» INSTRUCTIONS TO FOLLOW: In the listing below, render everything from the line containing "SGPR（Scalar General Purpose" down to the line containing "method of [<code>MemberSet</code>](#MemberSet)" as a JSON list of strings, one string per line, with blank lines skipped. Leave the pictures out of your answer.

» DATA:
══════════════════════════════

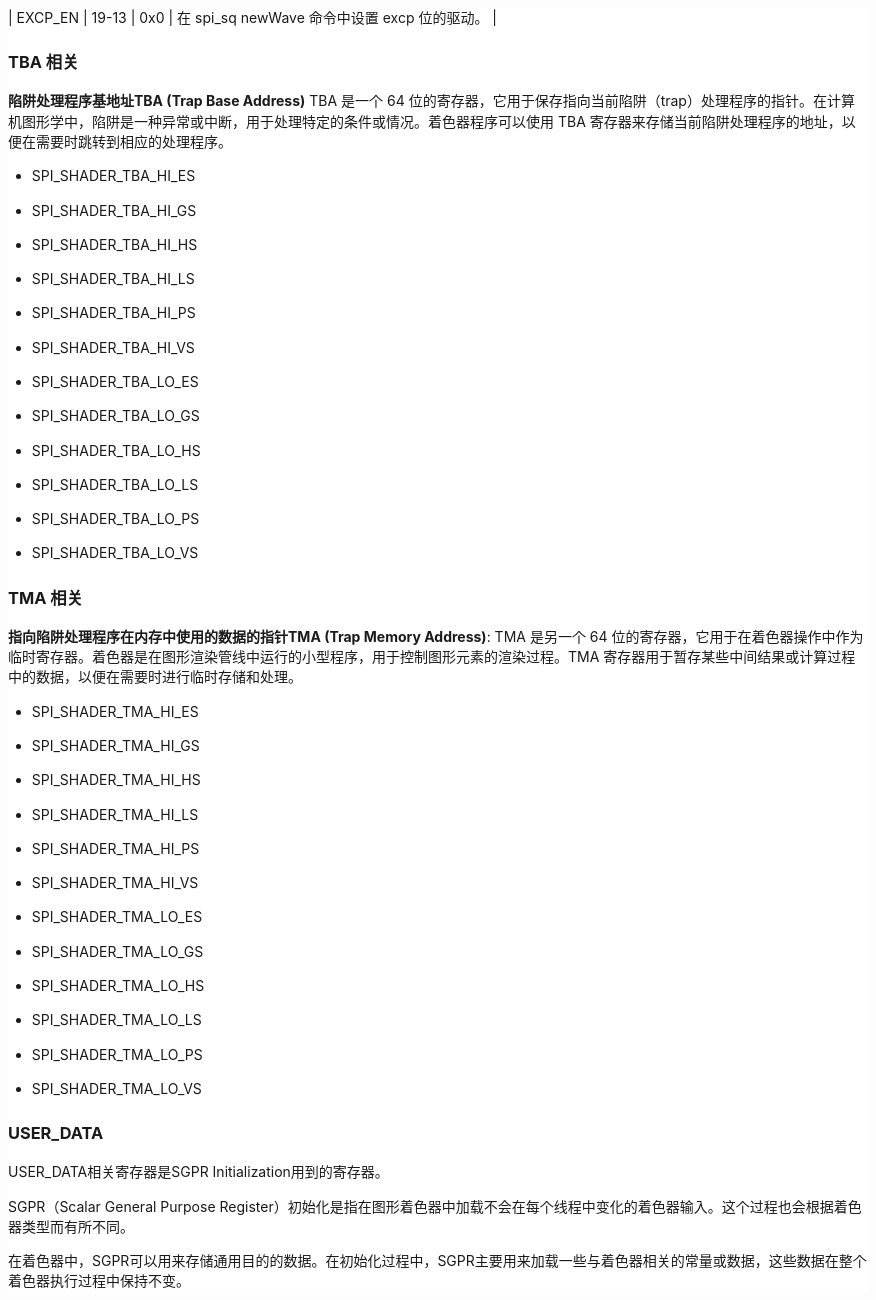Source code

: | EXCP_EN     | 19-13  | 0x0     | 在 spi_sq newWave 命令中设置 excp 位的驱动。                |

### TBA 相关

**陷阱处理程序基地址TBA (Trap Base Address)**
TBA 是一个 64 位的寄存器，它用于保存指向当前陷阱（trap）处理程序的指针。在计算机图形学中，陷阱是一种异常或中断，用于处理特定的条件或情况。着色器程序可以使用 TBA 寄存器来存储当前陷阱处理程序的地址，以便在需要时跳转到相应的处理程序。


* SPI_SHADER_TBA_HI_ES
* SPI_SHADER_TBA_HI_GS
* SPI_SHADER_TBA_HI_HS
* SPI_SHADER_TBA_HI_LS
* SPI_SHADER_TBA_HI_PS
* SPI_SHADER_TBA_HI_VS

* SPI_SHADER_TBA_LO_ES
* SPI_SHADER_TBA_LO_GS
* SPI_SHADER_TBA_LO_HS
* SPI_SHADER_TBA_LO_LS
* SPI_SHADER_TBA_LO_PS
* SPI_SHADER_TBA_LO_VS


### TMA 相关

**指向陷阱处理程序在内存中使用的数据的指针TMA (Trap Memory Address)**:
TMA 是另一个 64 位的寄存器，它用于在着色器操作中作为临时寄存器。着色器是在图形渲染管线中运行的小型程序，用于控制图形元素的渲染过程。TMA 寄存器用于暂存某些中间结果或计算过程中的数据，以便在需要时进行临时存储和处理。

* SPI_SHADER_TMA_HI_ES
* SPI_SHADER_TMA_HI_GS
* SPI_SHADER_TMA_HI_HS
* SPI_SHADER_TMA_HI_LS
* SPI_SHADER_TMA_HI_PS
* SPI_SHADER_TMA_HI_VS

* SPI_SHADER_TMA_LO_ES
* SPI_SHADER_TMA_LO_GS
* SPI_SHADER_TMA_LO_HS
* SPI_SHADER_TMA_LO_LS
* SPI_SHADER_TMA_LO_PS
* SPI_SHADER_TMA_LO_VS

### USER_DATA

USER_DATA相关寄存器是SGPR Initialization用到的寄存器。

SGPR（Scalar General Purpose Register）初始化是指在图形着色器中加载不会在每个线程中变化的着色器输入。这个过程也会根据着色器类型而有所不同。

在着色器中，SGPR可以用来存储通用目的的数据。在初始化过程中，SGPR主要用来加载一些与着色器相关的常量或数据，这些数据在整个着色器执行过程中保持不变。

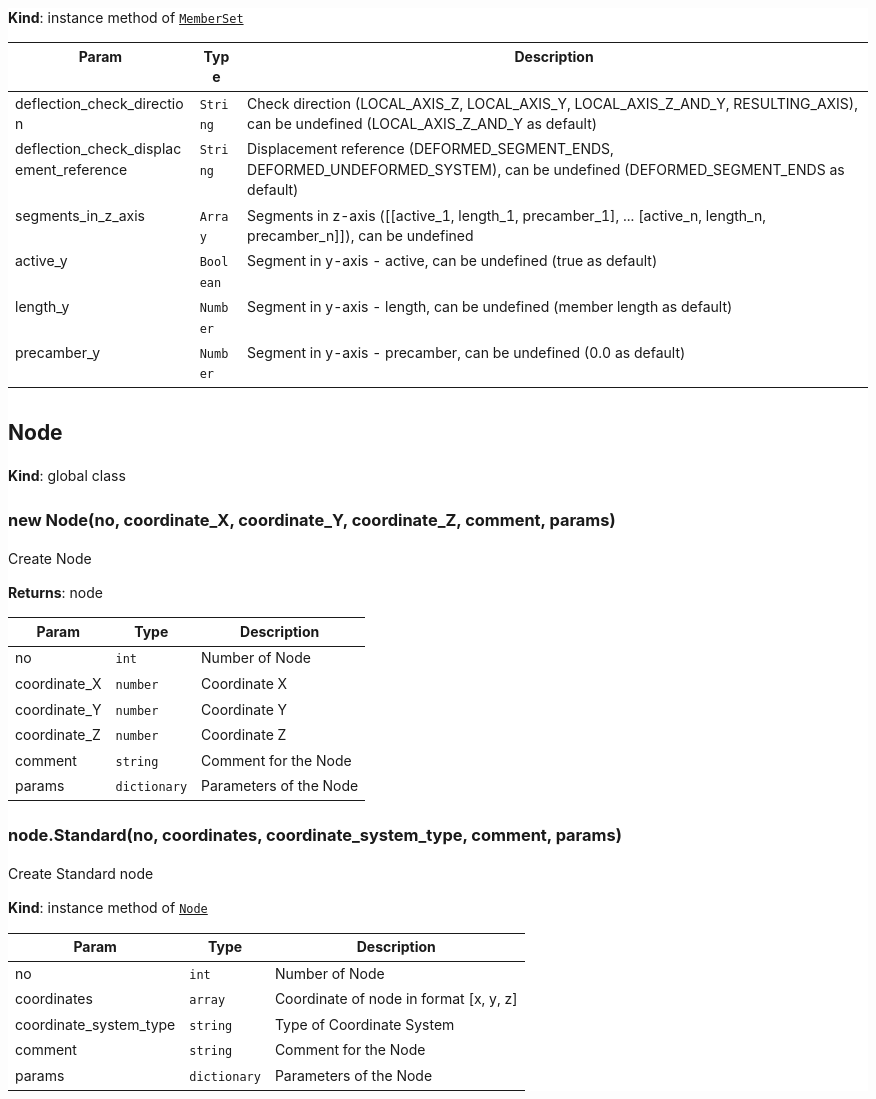 **Kind**: instance method of [<code>MemberSet</code>](#MemberSet)  

| Param | Type | Description |
| --- | --- | --- |
| deflection_check_direction | <code>String</code> | Check direction (LOCAL_AXIS_Z, LOCAL_AXIS_Y, LOCAL_AXIS_Z_AND_Y, RESULTING_AXIS), can be undefined (LOCAL_AXIS_Z_AND_Y as default) |
| deflection_check_displacement_reference | <code>String</code> | Displacement reference (DEFORMED_SEGMENT_ENDS, DEFORMED_UNDEFORMED_SYSTEM), can be undefined (DEFORMED_SEGMENT_ENDS as default) |
| segments_in_z_axis | <code>Array</code> | Segments in z-axis ([[active_1, length_1, precamber_1], ... [active_n, length_n, precamber_n]]), can be undefined |
| active_y | <code>Boolean</code> | Segment in y-axis - active, can be undefined (true as default) |
| length_y | <code>Number</code> | Segment in y-axis - length, can be undefined (member length as default) |
| precamber_y | <code>Number</code> | Segment in y-axis - precamber, can be undefined (0.0 as default) |

<a name="Node"></a>

## Node
**Kind**: global class  


### new Node(no, coordinate_X, coordinate_Y, coordinate_Z, comment, params)
Create Node

**Returns**: node  

| Param | Type | Description |
| --- | --- | --- |
| no | <code>int</code> | Number of Node |
| coordinate_X | <code>number</code> | Coordinate X |
| coordinate_Y | <code>number</code> | Coordinate Y |
| coordinate_Z | <code>number</code> | Coordinate Z |
| comment | <code>string</code> | Comment for the Node |
| params | <code>dictionary</code> | Parameters of the Node |

<a name="Node+Standard"></a>

### node.Standard(no, coordinates, coordinate_system_type, comment, params)
Create Standard node

**Kind**: instance method of [<code>Node</code>](#Node)  

| Param | Type | Description |
| --- | --- | --- |
| no | <code>int</code> | Number of Node |
| coordinates | <code>array</code> | Coordinate of node in format [x, y, z] |
| coordinate_system_type | <code>string</code> | Type of Coordinate System |
| comment | <code>string</code> | Comment for the Node |
| params | <code>dictionary</code> | Parameters of the Node |
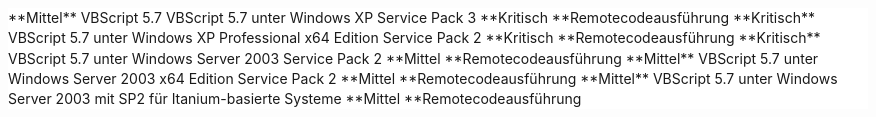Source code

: <td style="border:1px solid black;">
**Mittel**
</td>
</tr>
<tr>
<th colspan="3">
VBScript 5.7
</th>
</tr>
<tr>
<td style="border:1px solid black;">
VBScript 5.7 unter Windows XP Service Pack 3
</td>
<td style="border:1px solid black;">
**Kritisch  
**Remotecodeausführung
</td>
<td style="border:1px solid black;">
**Kritisch**
</td>
</tr>
<tr class="alternateRow">
<td style="border:1px solid black;">
VBScript 5.7 unter Windows XP Professional x64 Edition Service Pack 2
</td>
<td style="border:1px solid black;">
**Kritisch  
**Remotecodeausführung
</td>
<td style="border:1px solid black;">
**Kritisch**
</td>
</tr>
<tr>
<td style="border:1px solid black;">
VBScript 5.7 unter Windows Server 2003 Service Pack 2
</td>
<td style="border:1px solid black;">
**Mittel  
**Remotecodeausführung
</td>
<td style="border:1px solid black;">
**Mittel**
</td>
</tr>
<tr class="alternateRow">
<td style="border:1px solid black;">
VBScript 5.7 unter Windows Server 2003 x64 Edition Service Pack 2
</td>
<td style="border:1px solid black;">
**Mittel  
**Remotecodeausführung
</td>
<td style="border:1px solid black;">
**Mittel**
</td>
</tr>
<tr>
<td style="border:1px solid black;">
VBScript 5.7 unter Windows Server 2003 mit SP2 für Itanium-basierte Systeme
</td>
<td style="border:1px solid black;">
**Mittel  
**Remotecodeausführung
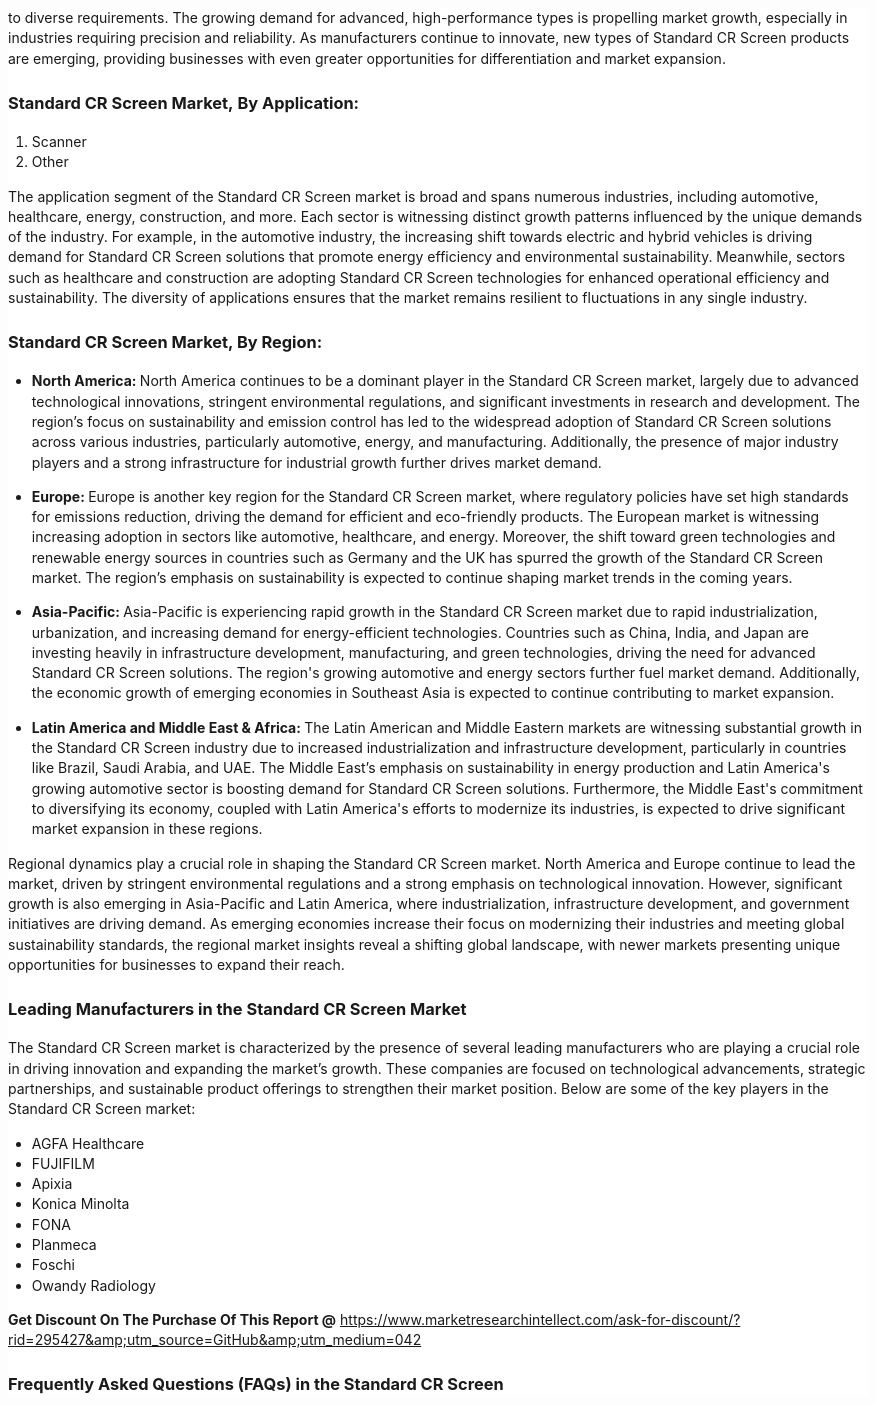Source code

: to diverse requirements. The growing demand for advanced, high-performance types is propelling market growth, especially in industries requiring precision and reliability. As manufacturers continue to innovate, new types of Standard CR Screen products are emerging, providing businesses with even greater opportunities for differentiation and market expansion.</p><h3>Standard CR Screen Market,&nbsp;By Application:</h3><ol><li>Scanner<li> Other</li></ol><p>The application segment of the Standard CR Screen market is broad and spans numerous industries, including automotive, healthcare, energy, construction, and more. Each sector is witnessing distinct growth patterns influenced by the unique demands of the industry. For example, in the automotive industry, the increasing shift towards electric and hybrid vehicles is driving demand for Standard CR Screen solutions that promote energy efficiency and environmental sustainability. Meanwhile, sectors such as healthcare and construction are adopting Standard CR Screen technologies for enhanced operational efficiency and sustainability. The diversity of applications ensures that the market remains resilient to fluctuations in any single industry.</p><h3>Standard CR Screen Market, By Region:</h3><ul><li><p><strong>North America:&nbsp;</strong>North America continues to be a dominant player in the Standard CR Screen market, largely due to advanced technological innovations, stringent environmental regulations, and significant investments in research and development. The region&rsquo;s focus on sustainability and emission control has led to the widespread adoption of Standard CR Screen solutions across various industries, particularly automotive, energy, and manufacturing. Additionally, the presence of major industry players and a strong infrastructure for industrial growth further drives market demand.</p></li><li><p><strong><strong>Europe:&nbsp;</strong></strong>Europe is another key region for the Standard CR Screen market, where regulatory policies have set high standards for emissions reduction, driving the demand for efficient and eco-friendly products. The European market is witnessing increasing adoption in sectors like automotive, healthcare, and energy. Moreover, the shift toward green technologies and renewable energy sources in countries such as Germany and the UK has spurred the growth of the Standard CR Screen market. The region&rsquo;s emphasis on sustainability is expected to continue shaping market trends in the coming years.</p></li><li><p><strong><strong>Asia-Pacific:&nbsp;</strong></strong>Asia-Pacific is experiencing rapid growth in the Standard CR Screen market due to rapid industrialization, urbanization, and increasing demand for energy-efficient technologies. Countries such as China, India, and Japan are investing heavily in infrastructure development, manufacturing, and green technologies, driving the need for advanced Standard CR Screen solutions. The region's growing automotive and energy sectors further fuel market demand. Additionally, the economic growth of emerging economies in Southeast Asia is expected to continue contributing to market expansion.</p></li><li><p><strong><strong>Latin America and Middle East &amp; Africa:&nbsp;</strong></strong>The Latin American and Middle Eastern markets are witnessing substantial growth in the Standard CR Screen industry due to increased industrialization and infrastructure development, particularly in countries like Brazil, Saudi Arabia, and UAE. The Middle East&rsquo;s emphasis on sustainability in energy production and Latin America's growing automotive sector is boosting demand for Standard CR Screen solutions. Furthermore, the Middle East's commitment to diversifying its economy, coupled with Latin America's efforts to modernize its industries, is expected to drive significant market expansion in these regions.</p></li></ul><p>Regional dynamics play a crucial role in shaping the Standard CR Screen market. North America and Europe continue to lead the market, driven by stringent environmental regulations and a strong emphasis on technological innovation. However, significant growth is also emerging in Asia-Pacific and Latin America, where industrialization, infrastructure development, and government initiatives are driving demand. As emerging economies increase their focus on modernizing their industries and meeting global sustainability standards, the regional market insights reveal a shifting global landscape, with newer markets presenting unique opportunities for businesses to expand their reach.</p><h3><strong>Leading Manufacturers in the Standard CR Screen Market</strong></h3><p>The Standard CR Screen market is characterized by the presence of several leading manufacturers who are playing a crucial role in driving innovation and expanding the market&rsquo;s growth. These companies are focused on technological advancements, strategic partnerships, and sustainable product offerings to strengthen their market position. Below are some of the key players in the Standard CR Screen market:</p></div><div class="article-main__content" data-test-id="publishing-text-block"><ul><li><span class="">AGFA Healthcare<li> FUJIFILM<li> Apixia<li> Konica Minolta<li> FONA<li> Planmeca<li> Foschi<li> Owandy Radiology</span></li></ul></div><div class="article-main__content" data-test-id="publishing-text-block"><p><span class="font-[700]"><strong>Get Discount On The Purchase Of This Report @</strong> <a href="https://www.marketresearchintellect.com/ask-for-discount/?rid=295427&amp;utm_source=GitHub&amp;utm_medium=042" data-fr-linked="true">https://www.marketresearchintellect.com/ask-for-discount/?rid=295427&amp;utm_source=GitHub&amp;utm_medium=042</a></span></p></div><div class="article-main__content" data-test-id="publishing-text-block"><h3><strong>Frequently Asked Questions (FAQs) in the Standard CR Screen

══════════════════════════════

» ANSWER TO THE EXERCISE:
[
  "SGPR（Scalar General Purpose Register）初始化是指在图形着色器中加载不会在每个线程中变化的着色器输入。这个过程也会根据着色器类型而有所不同。",
  "在着色器中，SGPR可以用来存储通用目的的数据。在初始化过程中，SGPR主要用来加载一些与着色器相关的常量或数据，这些数据在整个着色器执行过程中保持不变。",
  " **Kind**: instance method of [<code>MemberSet</code>](#MemberSet)  "
]